The weekend’s Festival of Remembrance in Belfast has been hailed as arguably the most successful since it began in the Province over two decades ago.
The annual extravaganza focused on the anniversary of the end of World War Two, and Royal British Legion Northern Ireland chairman George Black said they will soon start mulling over the programme for next year – when the theme is expected to be World War One-related.
Mr Black, himself a military veteran who was in the Queen’s Royal Irish Hussars for 24 years, said the mixed nature of this year’s roster of performances seemed to satisfy the tastes of the 2,000-or-so attendees at the event, held on Saturday.
“All the reports we’re getting back are, if not the best, it was very close to the best year.
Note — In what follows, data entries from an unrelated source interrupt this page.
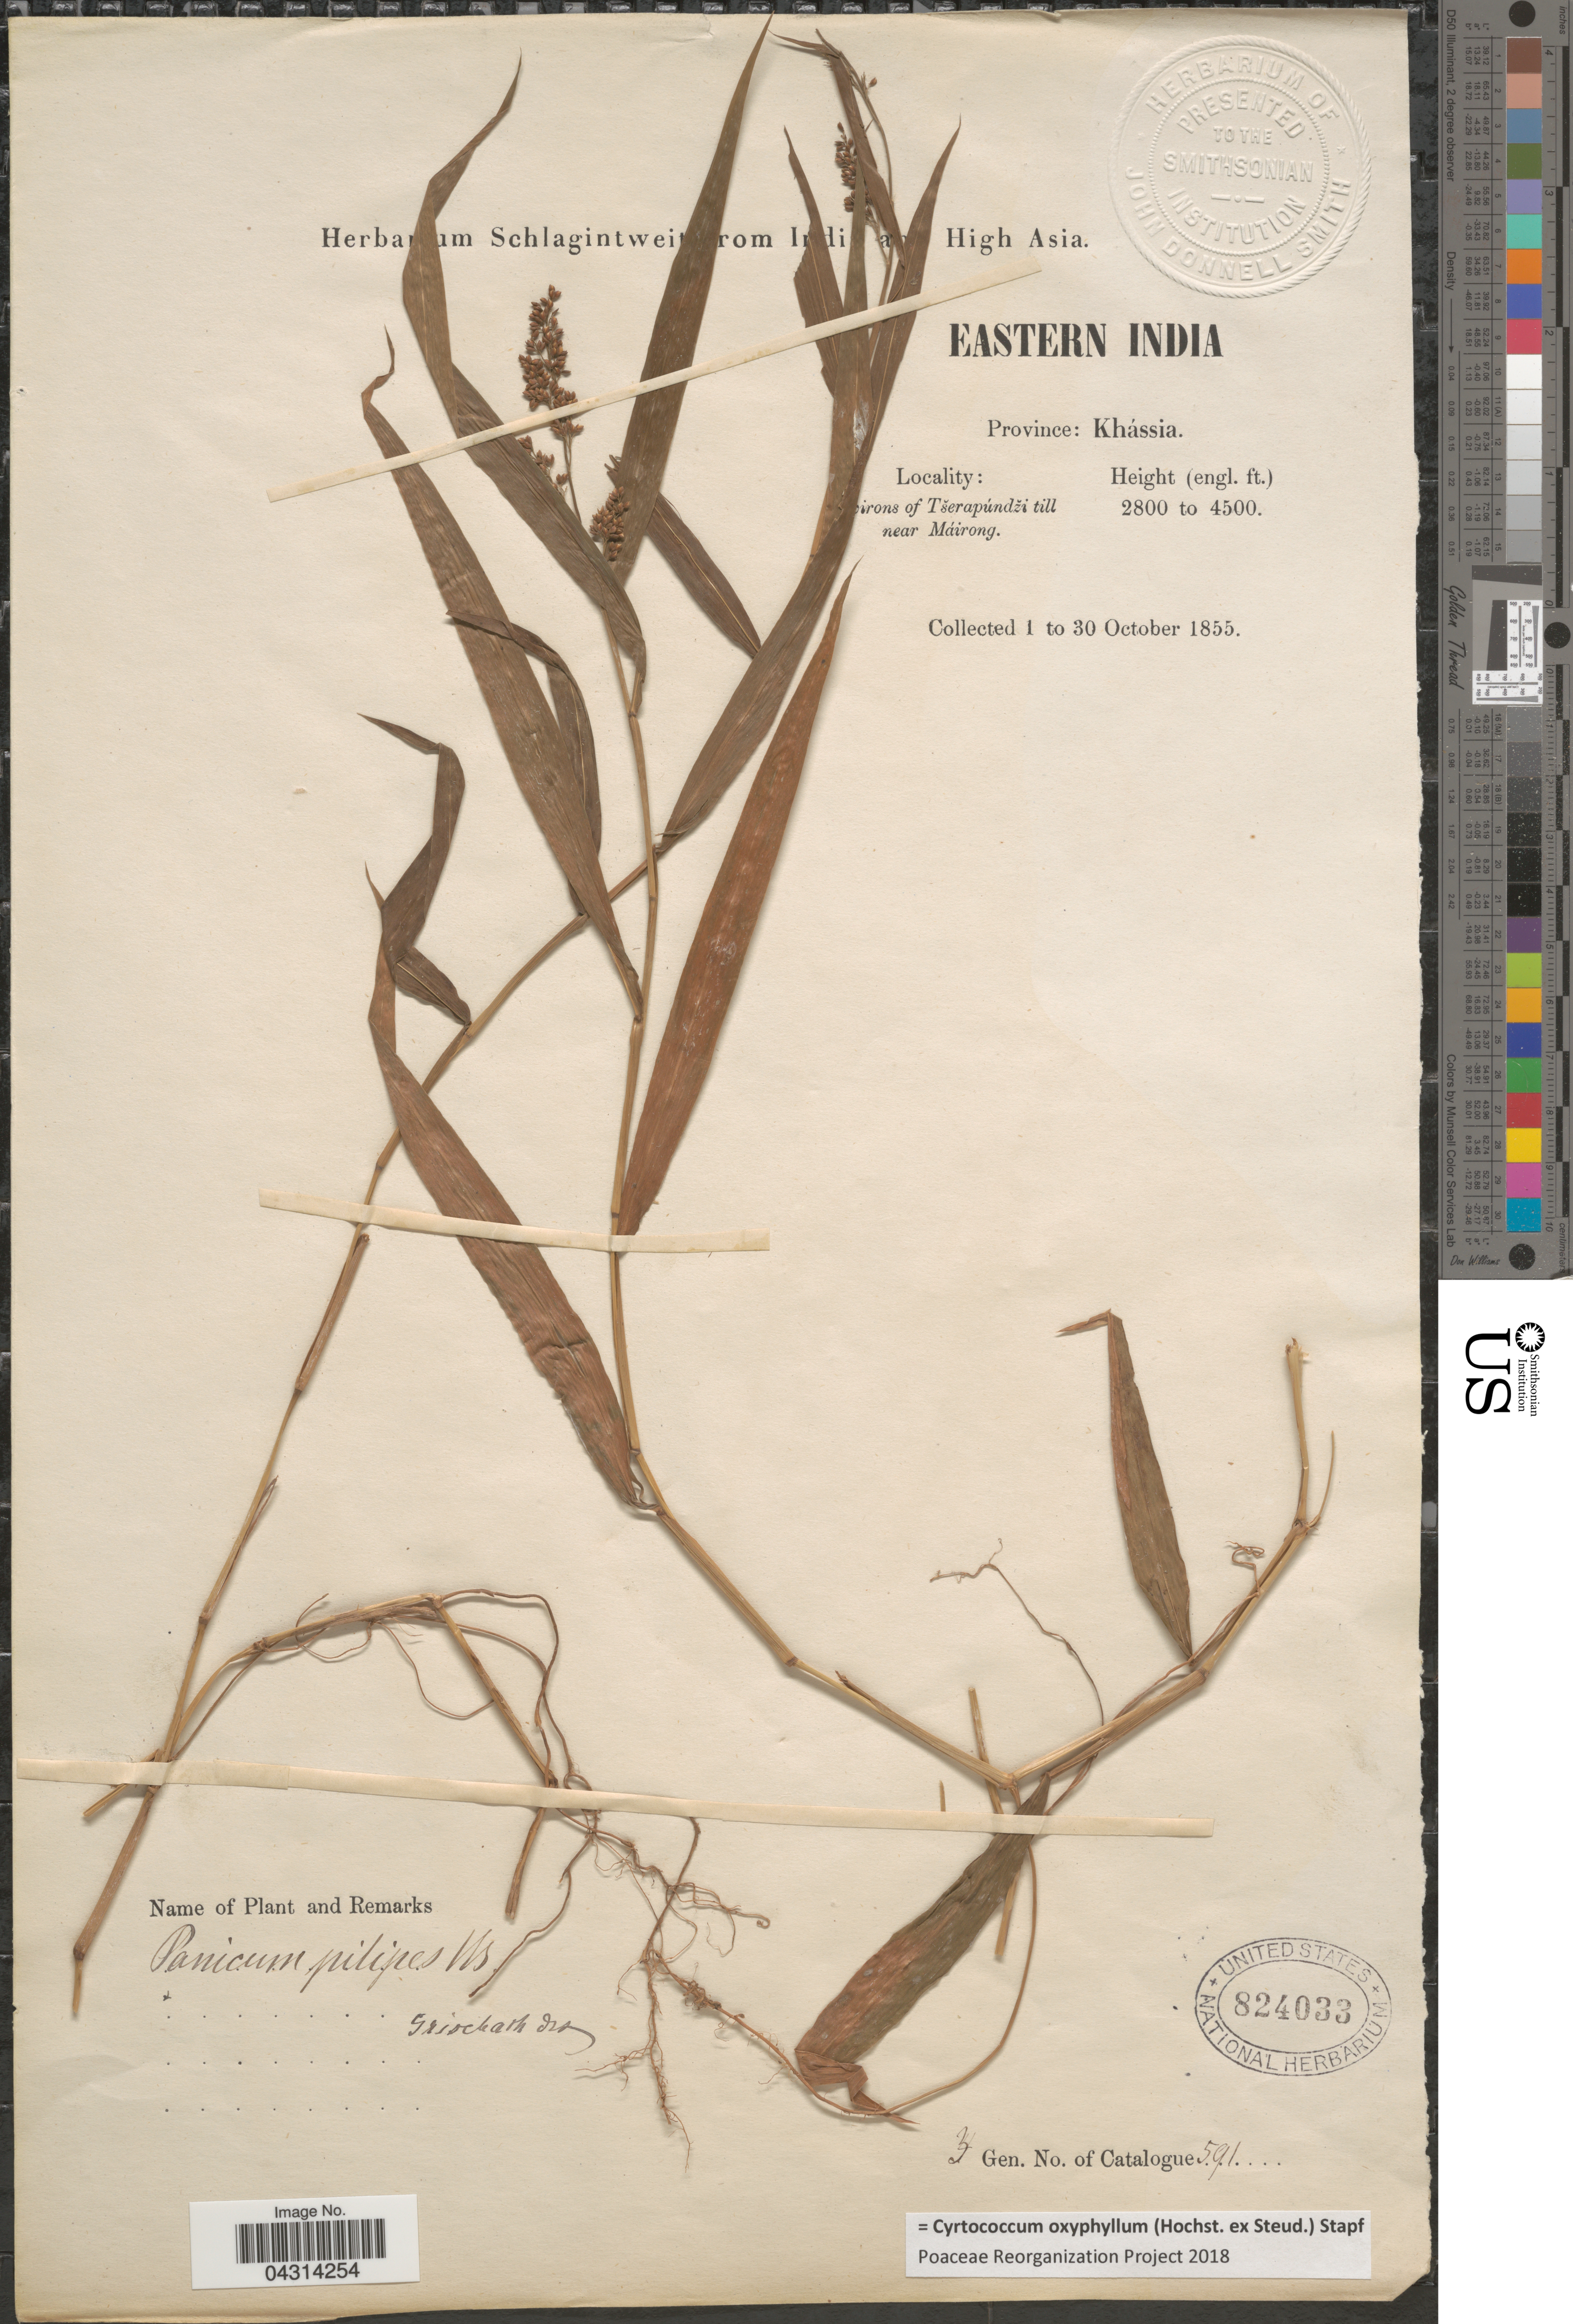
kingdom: Plantae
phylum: Tracheophyta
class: Liliopsida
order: Poales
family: Poaceae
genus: Cyrtococcum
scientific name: Cyrtococcum oxyphyllum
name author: (Steud.) Stapf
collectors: ex herb. Schlagintweit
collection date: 1855-10-01/1855-10-30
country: India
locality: Eastern India. Province: Khássia. [illegible text]virons of Tšerapúndži till near Máirong.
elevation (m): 853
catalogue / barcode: US 824033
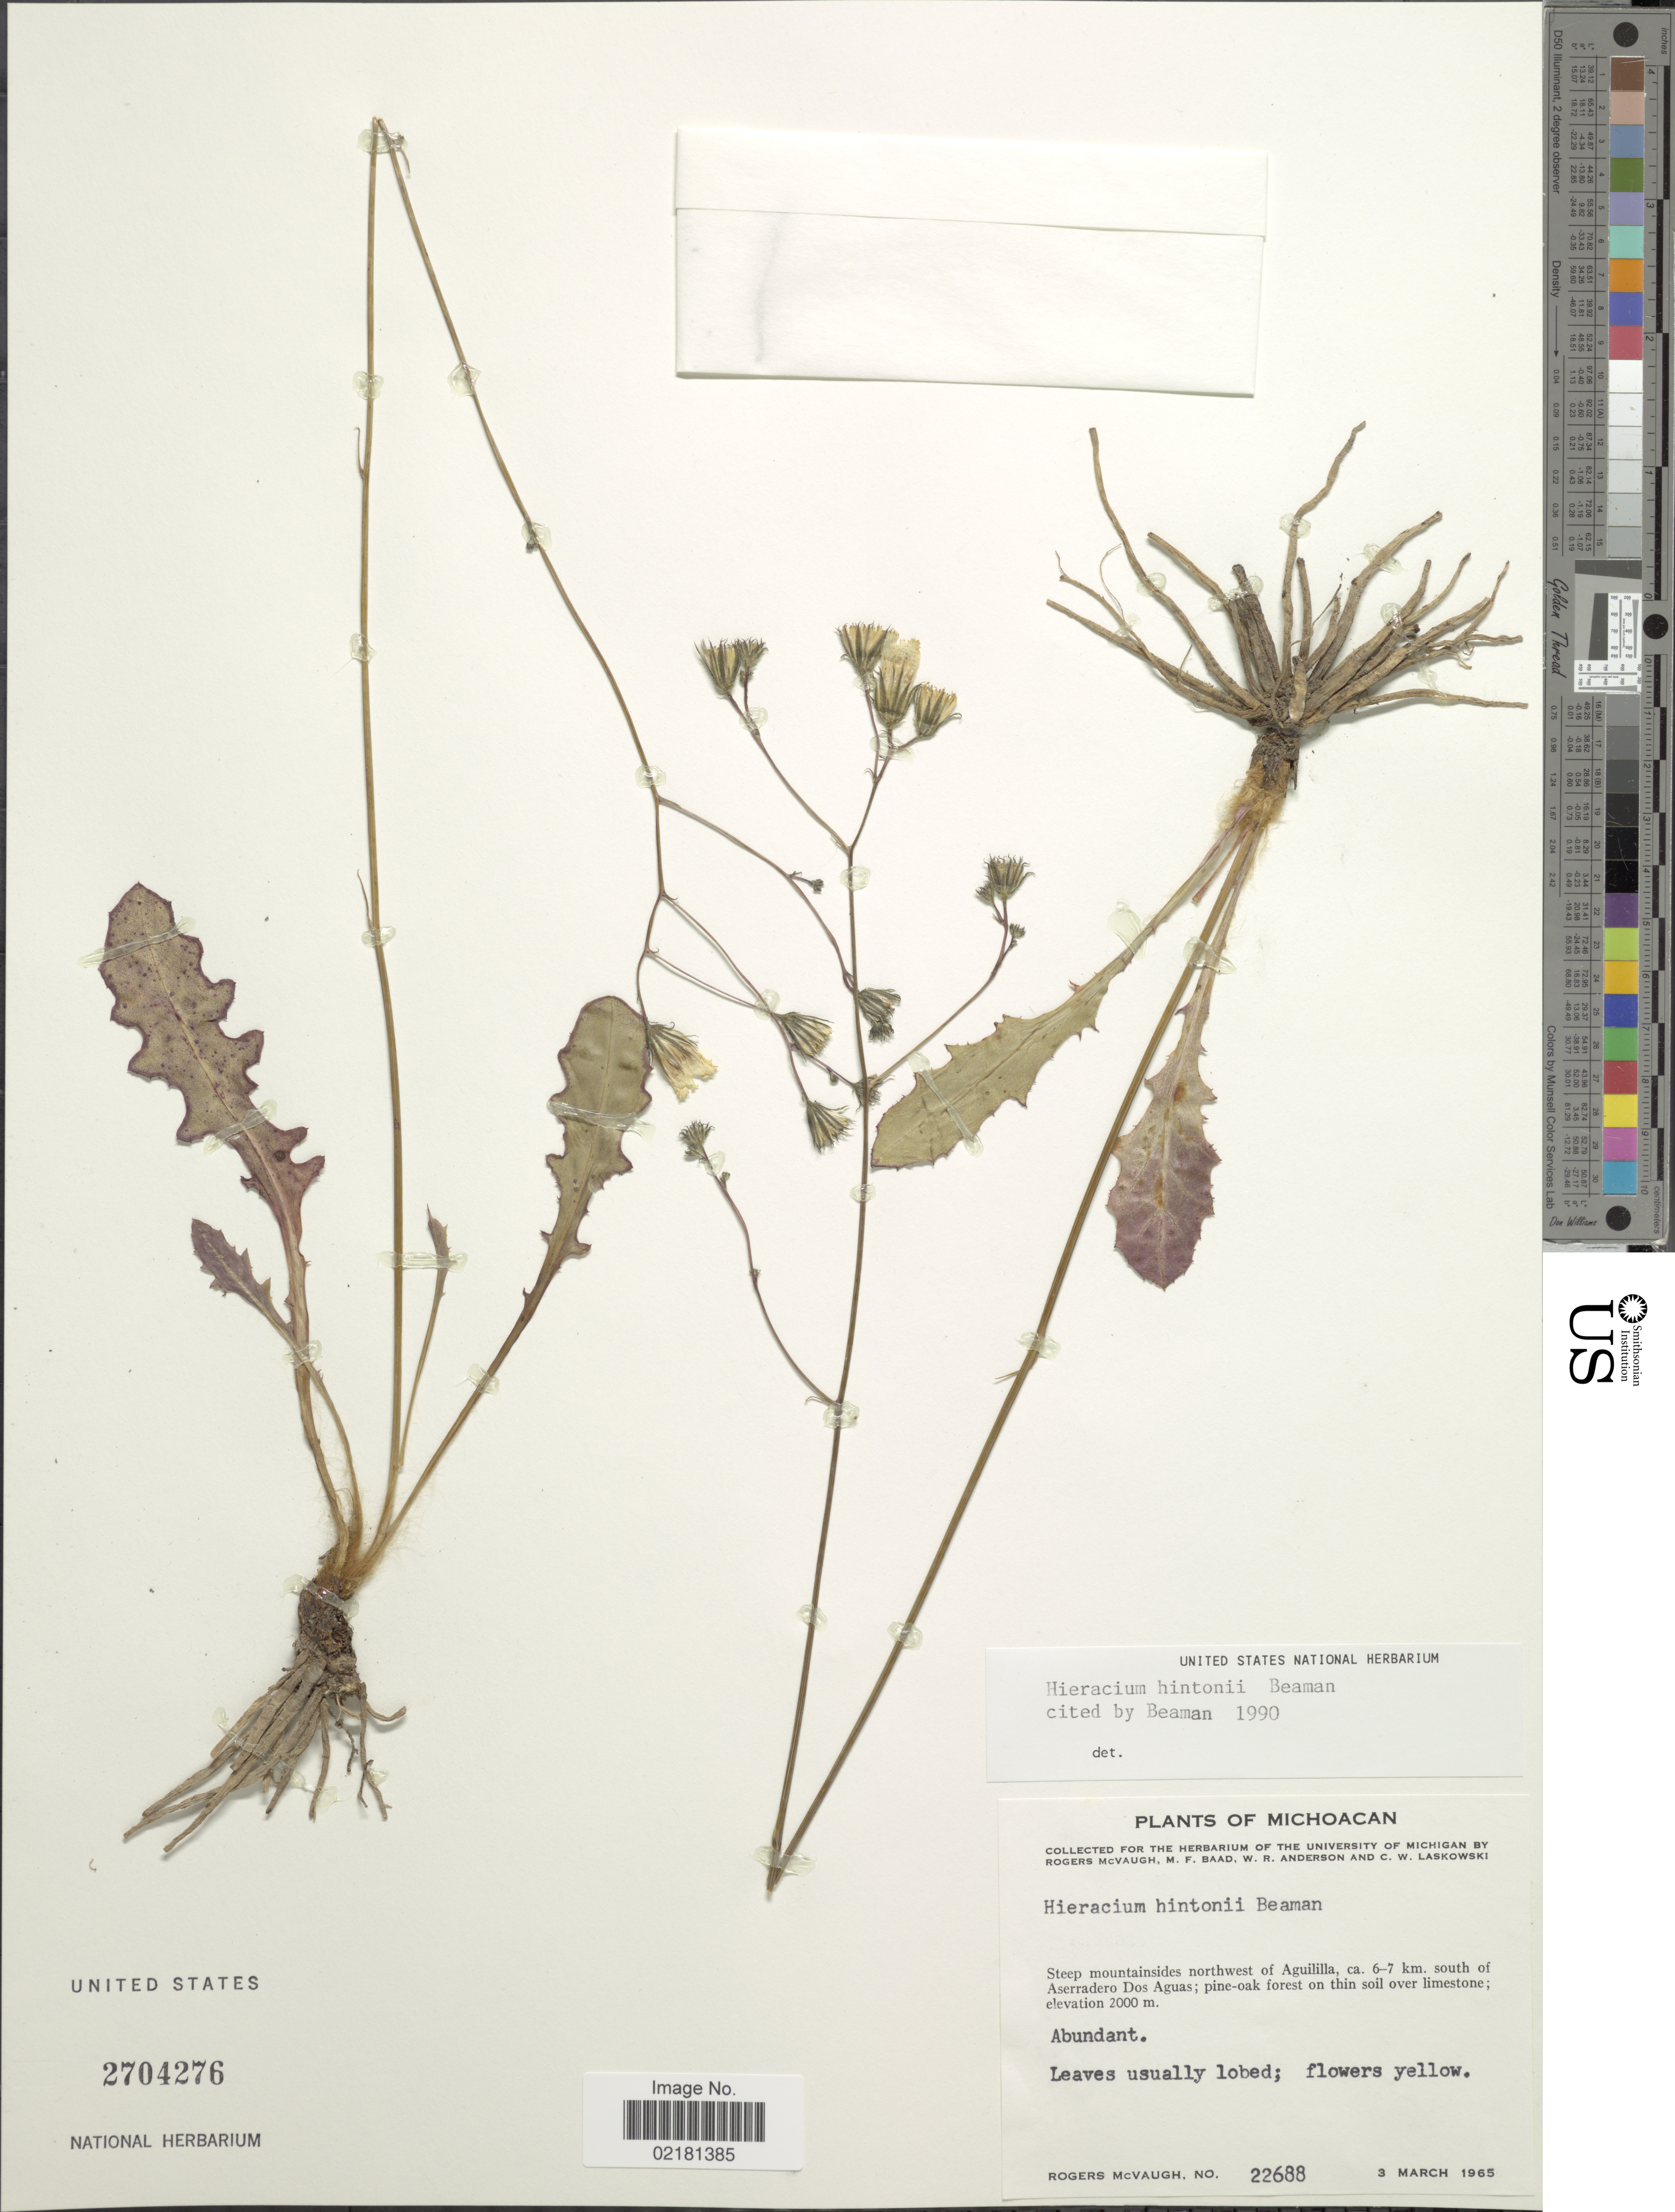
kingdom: Plantae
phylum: Tracheophyta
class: Magnoliopsida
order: Asterales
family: Asteraceae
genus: Hieracium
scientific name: Hieracium hintonii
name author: Beaman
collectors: R. McVaugh, M. F. Baad, W. Anderson & C. Laskowski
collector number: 22688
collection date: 1965-03-03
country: Mexico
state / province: Michoacán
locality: Steep mountainsides northwest of Aguililla, ca. 6-7 km. south of Aserradero Dos Aguas.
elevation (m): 2000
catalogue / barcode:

“The programme was just to everybody’s liking; it is difficult to please everybody all the time. It was a mixed programme.”
For him the highlight was singer Margaret Keys, who “captured the audience”.
Mr Black said the event – which used to run in the Ulster Hall but moved into the Waterfront since around the time it opened – said: “We’re taking our breath, then we’ll be sitting down around the table shortly and starting to plan for next year. Obviously, it’s the 100th anniversary of the Somme.”
On Sunday, a project began at the Cenotaph next to Belfast City Hall, which will see miniature crosses laid for those who had died in conflict. More information is available in the legion’s “pop-up shop” in nearby Fountain Street.
In addition, it was announced at the weekend that the Row on Row project will run again this year.
This east Belfast-based scheme saw a field of remembrance created at Pitt Park, with little crosses embedded in the ground in memory of fallen soldiers.
The project was launched again on Sunday, and each evening from Monday to November 11 the Last Post will be sounded at 8pm, an oration read, and a silence observed.
On Wednesday at 3pm there will be a community ‘Act of Remembrance’ when local schools will visit the site.